The British Council has apologised to author George Orwell for commissioning and then rejecting an essay about British food in 1946. The organisation made amends by sharing recipes and the essay on its platform and social media.

Orwell is best known for his books 1984 and Animal Farm. He died in 1950.

Orwell’s essay describes the average British diet as “a simple, rather heavy, perhaps slightly barbarous diet, drawing much of its virtue from the excellence of the local materials, and with its main emphasis on sugar and animal fats”.

The rejection of the essay was a recent discovery in the organisation’s archives.

The British Council’s Publication Department had then written to the author informing him about the rejection. “I am so sorry such a seemingly stupid situation has arisen with your manuscript,” the letter had said while highlighting concerns about his “treatment of the painful subject of food in these times”.

The rejection letter was probably a reference to the time when food was being rationed in the country soon after World War II. The organisation, which promotes international relations, had commissioned the essay in a bid to boost the reputation of British cuisine in Europe.

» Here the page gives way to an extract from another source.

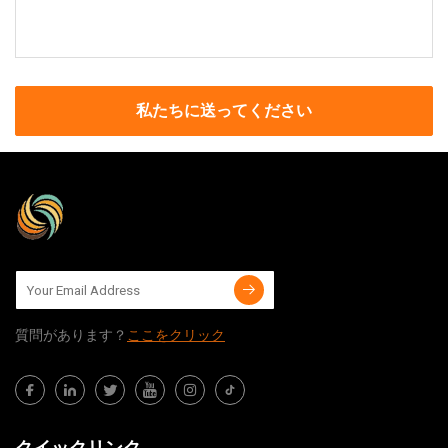
私たちに送ってください
質問​​があります？
ここをクリック
クイックリンク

The Publications Department had told Orwell that he had written an excellent essay “apart from one or two minor criticisms”, but that “it would be unfortunate and unwise” to publish it for the continental reader. Among the criticism, was a claim that Orwell’s recipe for orange marmalade contains “too much sugar and water”.

In its apology, the British Council said, “It seems that the organisation in those days was somewhat po-faced and risk-averse, and was anxious to avoid producing an essay about food [even one which mentions the disastrous effects of wartime rationing] in the aftermath of the hungry winter of 1945. A shorter version of the essay was later published in the [newspaper] Evening Standard.”